Tuesday, February 21, 2012

Beer Brewing 101

My eyes went aglow Christmas morning, 2011, when I opened my final present from my endearing fiancé to find a brand-new brew-your-own-beer kit.  I have certainly tasted myriads of beers (regrettably more Natty and Beast than I’d like to admit) over my 26 years but this was my first opportunity to sample a brew of my own manufacture.  Thus, after returning to Hong Kong I set to work.

The kit’s accompanying guidebook is pretty lengthy considering beer was first brewed by illiterates thousands of years ago.  But as I only had an hour or two to master the ancient art I set aside a significant portion of my Saturday to peruse each page.  Among the chief concerns of the fermentation process are water quality, temperature control, and equipment sterilization. 

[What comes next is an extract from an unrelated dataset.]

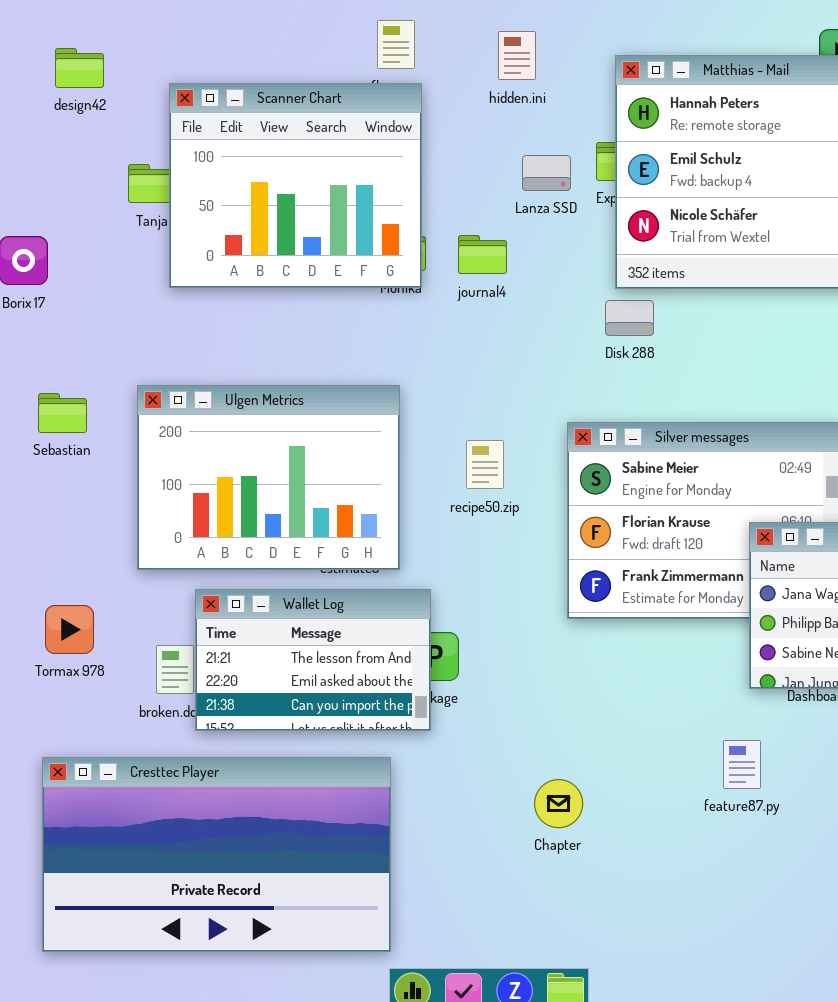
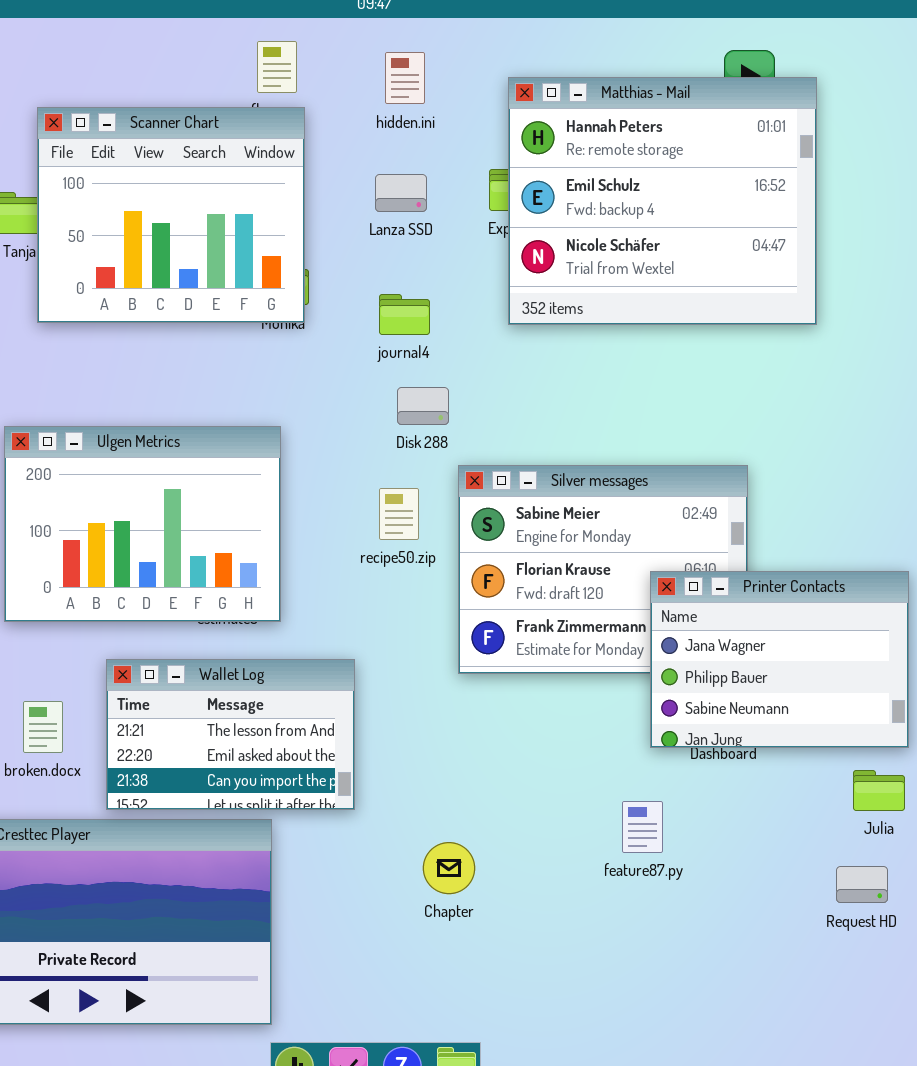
Lanza SSD: [522,155,571,191] -> [375,174,427,212], moved
journal4: [458,235,507,274] -> [379,294,430,335], moved
Disk 288: [605,300,654,336] -> [397,387,449,425], moved
recipe50.zip: [466,440,504,489] -> [379,488,419,540], moved
Wallet Log: [195,589,431,731] -> [106,659,355,810], moved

The guidebook recommends bottled mountain water (distilled water actually inhibits fermentation) but since this was my first (potentially unsuccessful) brewing attempt I decided to use boiled HK tap water.  Temperature control was my biggest concern, as the weather fluctuates a lot in HK and I don’t live in a centrally-heated/cooled apartment, so I compensated as best as I could by storing the keg in a dark cabinet.  Sterilization is pretty foolproof as the kit comes with a solution that does not need to be washed out of the equipment; I followed the cleaning instructions exactly as any rogue bacteria could ruin the whole batch.  With only 1½ out of 3 of these factors adequately addressed I was somewhat concerned, for it would take 6 whole weeks of fermentation before I knew whether the batch turned out okay.

With my prep work behind me I set about the straightforward brewing process.  Basically, beer contains a lot of sugar, and making wort (the first stage of beer) involves boiling lots of different sugar mixtures down.  I added extra brown sugar and a dash of chai spice because it seemed like a good idea at the time.  Finally I added my chai-spiced wort to the keg with 8 more quarts of water and a tablespoon of yeast and locked the mixture away for 5 weeks. 

Over this time we had a lovely vacation in the Philippines and I pretty much forgot about my mixture.  At the culmination of the fermentation process the batch was not looking good.  It poured very flat into the bottles and tasted a little off (Lauren thought it resembled soap but I tasted beer notes).  I wasn’t sure what carbonization would add to the flavor but went through with it.  After adding a little sugar to each bottle and filling it with the wort mixture I set the bottles back in the dark for two more weeks and Wow, really hoppy, fizzy beer rose from each opened bottle!

The head died-down while arranging the photo but it was excellent

Chai was undetectable in the finished product and thankfully so.  This wanton addition aside I'd like to think I'd pass beer brewing 101.  Can't wait to make another batch and I'll have to host a kegger because it's worth sharing.